- _Task statement_: Retype the rows below without any changes, leaving out the pictures.

Data entries:
+ + + + +

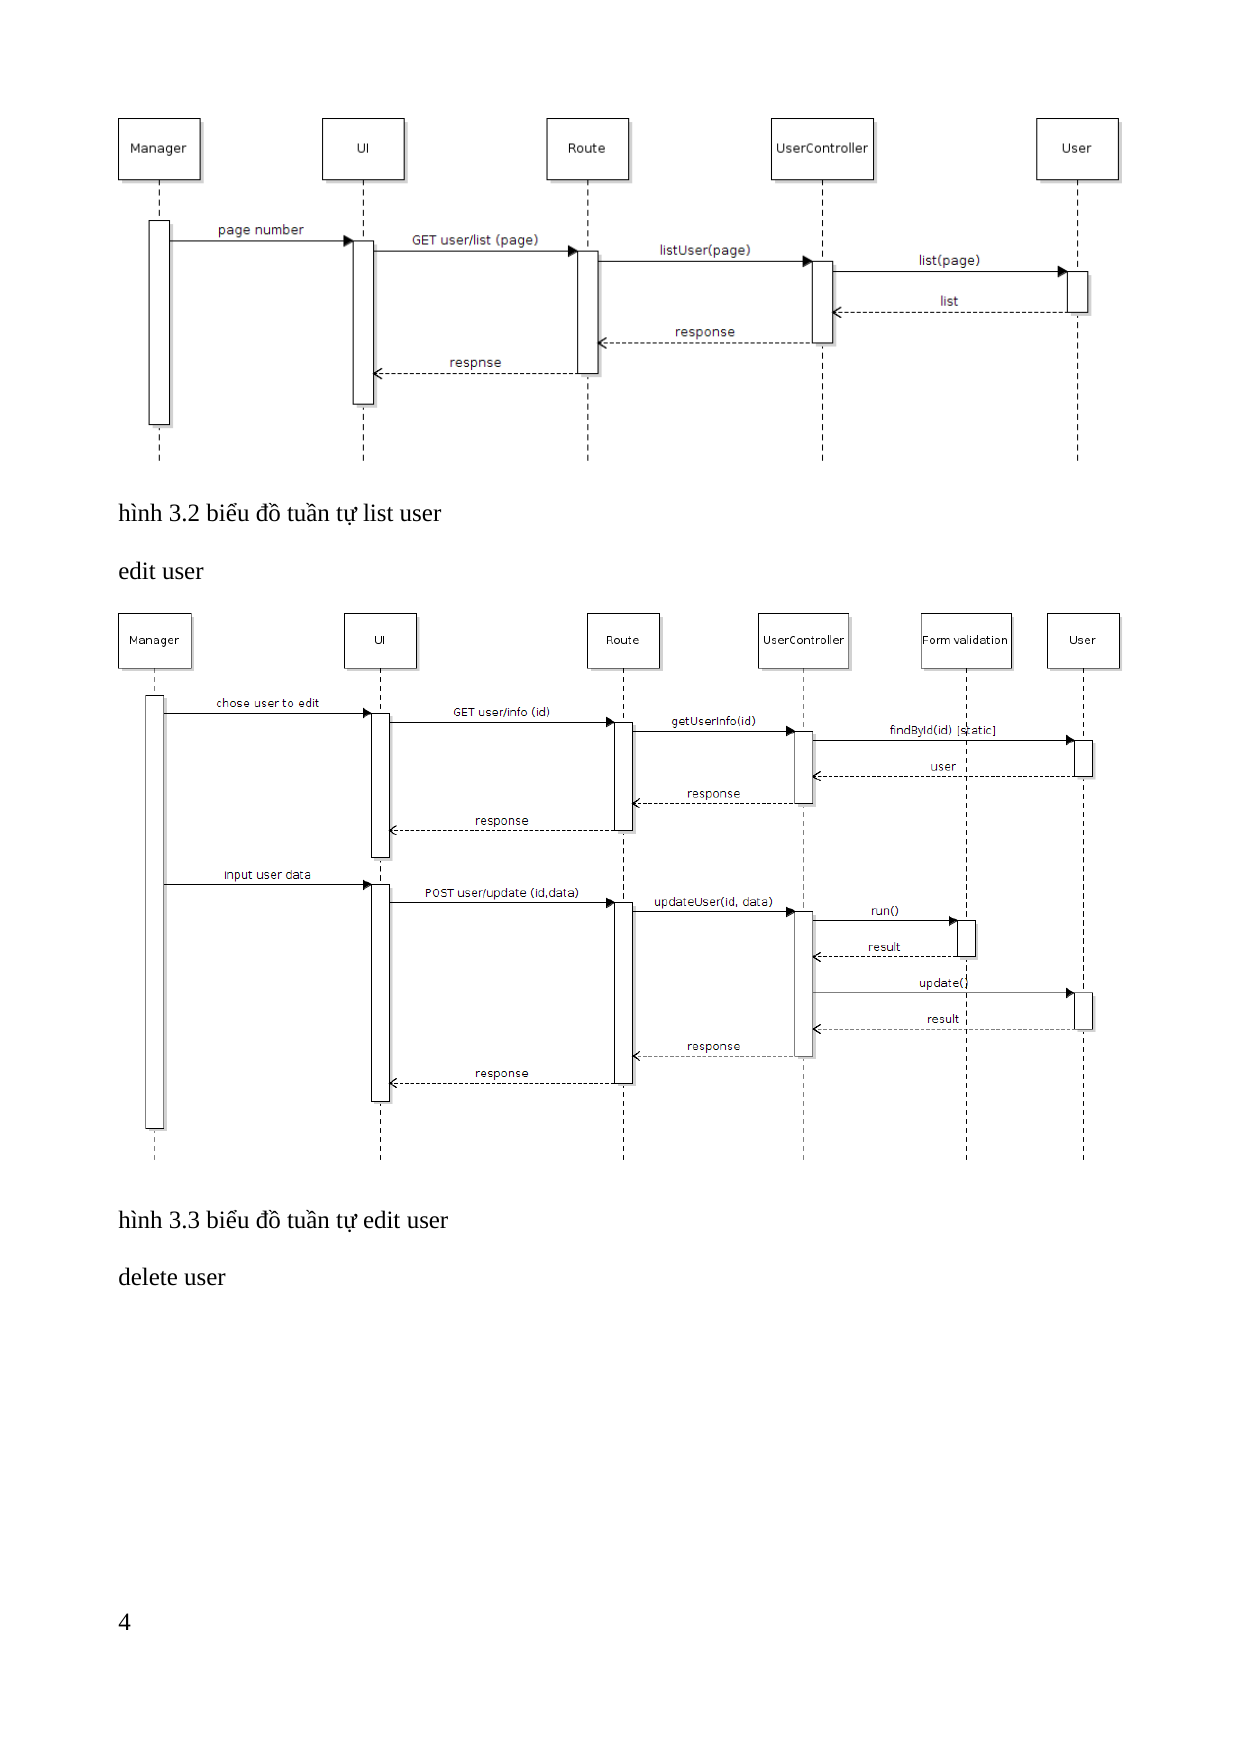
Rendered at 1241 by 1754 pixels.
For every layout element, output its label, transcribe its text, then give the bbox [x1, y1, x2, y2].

text hình 3.3 biểu đồ tuần tự edit user [118, 1205, 1122, 1234]
text delete user [118, 1262, 1122, 1291]
picture [118, 118, 1123, 470]
text edit user [118, 556, 1122, 585]
picture [118, 613, 1123, 1177]
text hình 3.2 biểu đồ tuần tự list user [118, 498, 1122, 527]
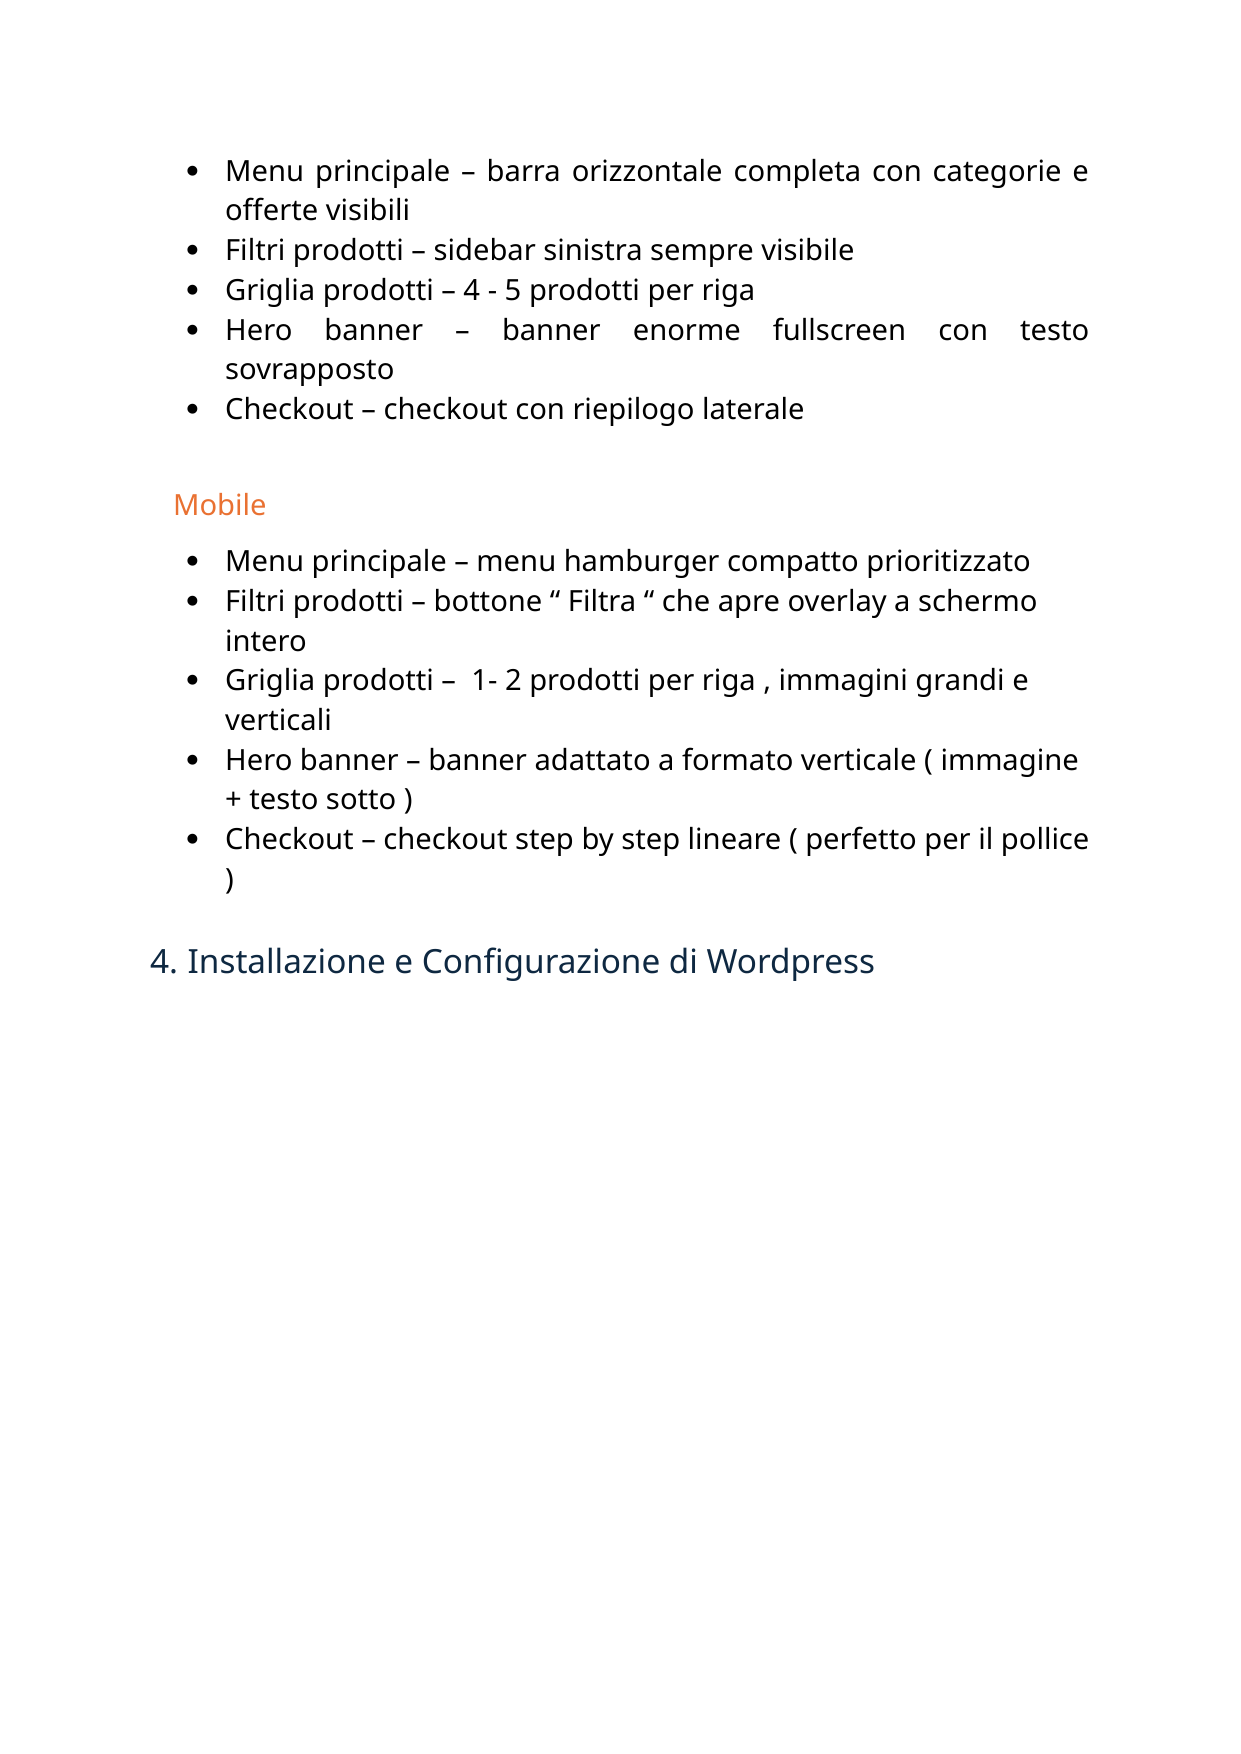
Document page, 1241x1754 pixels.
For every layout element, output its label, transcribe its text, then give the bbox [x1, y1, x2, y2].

text Mobile [150, 484, 1090, 524]
list Filtri prodotti – sidebar sinistra sempre visibile [187, 229, 1090, 269]
list Installazione e Configurazione di Wordpress [150, 937, 1090, 983]
list Filtri prodotti – bottone “ Filtra “ che apre overlay a schermo intero [187, 580, 1090, 659]
list Menu principale – barra orizzontale completa con categorie e offerte visibili [187, 150, 1090, 229]
list Checkout – checkout con riepilogo laterale [187, 388, 1090, 428]
list Menu principale – menu hamburger compatto prioritizzato [187, 541, 1090, 580]
list Hero banner – banner enorme fullscreen con testo sovrapposto [187, 309, 1090, 388]
list Griglia prodotti – 4 - 5 prodotti per riga [187, 269, 1090, 309]
list Griglia prodotti – 1- 2 prodotti per riga , immagini grandi e verticali [187, 659, 1090, 739]
list Checkout – checkout step by step lineare ( perfetto per il pollice ) [187, 818, 1090, 898]
list Hero banner – banner adattato a formato verticale ( immagine + testo sotto ) [187, 739, 1090, 818]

+ + + + +

- _Written answer_:
Rendered at 1241 by 1754 pixels.
For every layout element, output its label, transcribe its text, then give the bbox [x1, y1, x2, y2].

text hình 3.3 biểu đồ tuần tự edit user [118, 1205, 1122, 1234]
text delete user [118, 1262, 1122, 1291]
picture [118, 118, 1123, 470]
text edit user [118, 556, 1122, 585]
picture [118, 613, 1123, 1177]
text hình 3.2 biểu đồ tuần tự list user [118, 498, 1122, 527]
Document page, 1241x1754 pixels.
For every layout element, output its label, transcribe its text, then give the bbox [x1, y1, x2, y2].

text Mobile [150, 484, 1090, 524]
list Filtri prodotti – sidebar sinistra sempre visibile [187, 229, 1090, 269]
list Installazione e Configurazione di Wordpress [150, 937, 1090, 983]
list Filtri prodotti – bottone “ Filtra “ che apre overlay a schermo intero [187, 580, 1090, 659]
list Menu principale – barra orizzontale completa con categorie e offerte visibili [187, 150, 1090, 229]
list Checkout – checkout con riepilogo laterale [187, 388, 1090, 428]
list Menu principale – menu hamburger compatto prioritizzato [187, 541, 1090, 580]
list Hero banner – banner enorme fullscreen con testo sovrapposto [187, 309, 1090, 388]
list Griglia prodotti – 4 - 5 prodotti per riga [187, 269, 1090, 309]
list Griglia prodotti – 1- 2 prodotti per riga , immagini grandi e verticali [187, 659, 1090, 739]
list Checkout – checkout step by step lineare ( perfetto per il pollice ) [187, 818, 1090, 898]
list Hero banner – banner adattato a formato verticale ( immagine + testo sotto ) [187, 739, 1090, 818]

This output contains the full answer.